La politique étrangère française irradie de bonnes intentions

Écrit par Aurélien Girard
01.02.2008

  • Le triangle d’or de la diplomatie hexagonale dans le Golfe : le PDG de Total, Christophe de Margerie (g.), celui de Suez, Gerard Mestrallet (c.) et celui d’Areva, Anne Lauvergeon (d.), ci-dessus au moment de la signature d’un accord commercial avec les Emirats Arabes Unis, le 15 janvier 2008.(Staff: ERIC FEFERBERG / 2008 AFP)

Du Niger à l’Arabie Saoudite, pour la France le positionnement de la politique étrangère rime ces dernières semaines avec nucléaire et réacteurs EPR.

 

Nicolas Sarkozy a conclu sa visite dans la péninsule arabique par une maigre moisson de contrats, mais avec un positionnement stratégique extrêmement important sur le détroit d’Ormuz, goulot de mer par lequel transite un tiers du pétrole brut mondial; c’est une étape nouvelle dans les relations avec les Emirats Arabes Unis et le Qatar, que la France va maintenant activement contribuer à nucléariser.

 

L’époque où le nucléaire français était un compétiteur mal vécu de la puissance pétrolière arabe est donc révolue, et l’ère des partenariats dans le nucléaire civil s’ouvre au Moyen-Orient. S’agissant très probablement de la région la plus instable du monde et la plus empreinte du risque terroriste, l’implantation de réacteurs de troisième génération ne résistant pas au crash d’un avion kamikaze peut faire se dresser les cheveux sur la tête, s’ils ne le sont pas déjà en ayant imaginé les milliers de fuites possibles vers des mains aux intentions non civiles,  lors de l’approvisionnement des centrales en uranium enrichi.

 

Le soutien logistique et les interactions à longterme qu’impliquent de tels accords valent plus que des accords bilatéraux : le chemin est maintenant profondément tracé pour un partenariat renforcé de la France avec les pays du Golfe. S’achemine-t’on alors vers une diplomatie des isotopes lourds? Les conditions de la libération des deux journalistes d’Arte arrêtés au nord du Niger lors d’un reportage non autorisé sur la rébellion touareg – en plein dans la zone des gisements d’uranium – pourrait en être un signe précurseur : Après huit mois de crise entre le Niger et Areva, qui avaient commencé avec l’expulsion de Dominique Pin, le patron local d’Areva, les choses semblent aller mieux. Le Niger oublie même qu’il a accusé Areva de financer les rebelles touaregs du Mouvement des Nigériens pour la justice (MNJ), actifs dans le nord où se trouvent précisément les gisements d’uranium du pays.

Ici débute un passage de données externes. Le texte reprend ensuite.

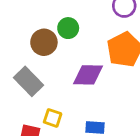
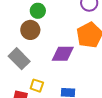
green circle: (68, 28) -> (38, 11), moved

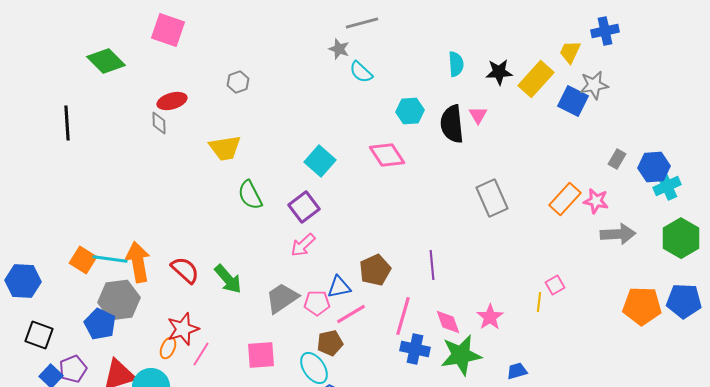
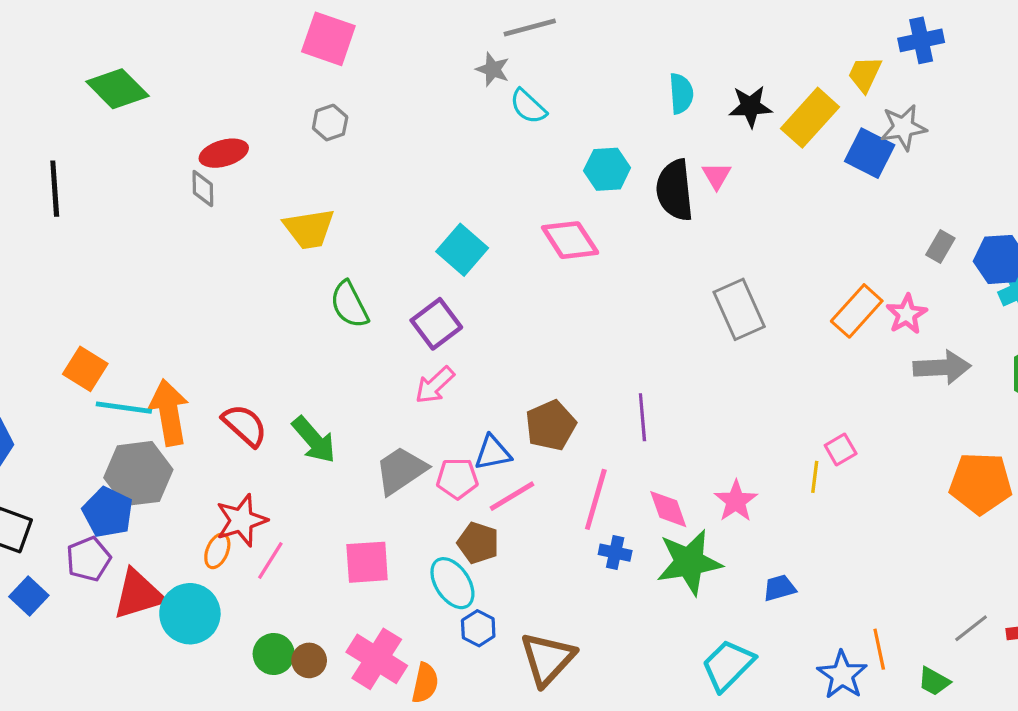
pink square: (168, 30) -> (328, 39), moved
pink star: (596, 201) -> (907, 314), turned 30
orange square: (83, 260) -> (85, 369), moved
brown pentagon: (330, 343) -> (478, 543), turned 30
blue cross: (415, 349) -> (615, 553), size x0.7
purple pentagon: (73, 369) -> (88, 559), moved

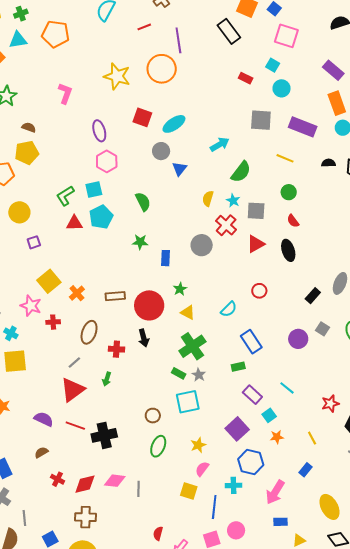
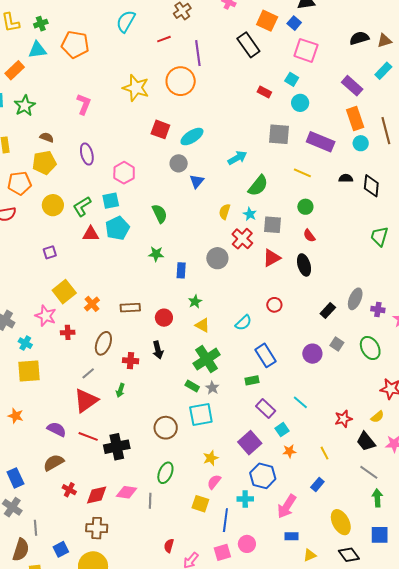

Aux termes du nouvel accord de partenariat entre le Niger et Areva, pour l’exploitation et l’achat d’uranium, Areva reste l’opérateur de référence au Niger malgré une concurrence, chinoise et canadienne notamment, de plus en plus active. Areva a, en contrepartie, accepté une hausse des prix d’achat d’uranium de 50 % pour 2008 et 2009, ainsi que la possibilité pour le Niger de vendre lui-même une partie de la production. On peut raisonnablement penser que les deux journalistes se sont retrouvés malgré eux émulateurs de la conclusion de l’accord – leur libération étant la « cerise sur le gâteau » de la négociation.

La France semble donc avoir, en la personne d’Anne Lauvergeon, président du directoire d’Areva, un nouveau vice-ministre des Affaires étrangères, semant comme un petit poucet des réacteurs EPR ou des contrats d’exploitation sur son chemin, et traçant avec Nicolas Sarkozy la route nouvelle de la diplomatie française.

Pour conclure, la visite dans le Golfe du Président français, et tout particulièrement la création de la première base militaire française dans le Golfe – 500 militaires  sur l’émirat d’Abou Dhabi à partir de 2009 – est absolument stratégique et synonyme à la fois de rapprochement vis-à-vis des Etats-Unis que de positionnement comme un futur acteur important dans la stabilité du Moyen-Orient. Et on entend déjà chuchoter que la diplomatie française telle que connue – c’est-à-dire « à la De Gaulle », basée sur le non-alignement aux Etats-Unis – est morte, ce qui fait grincer des dents jusqu’aux jaloux diplomates anglais, qui se rêvaient seuls qualifiés pour être les meilleurs amis de Washington.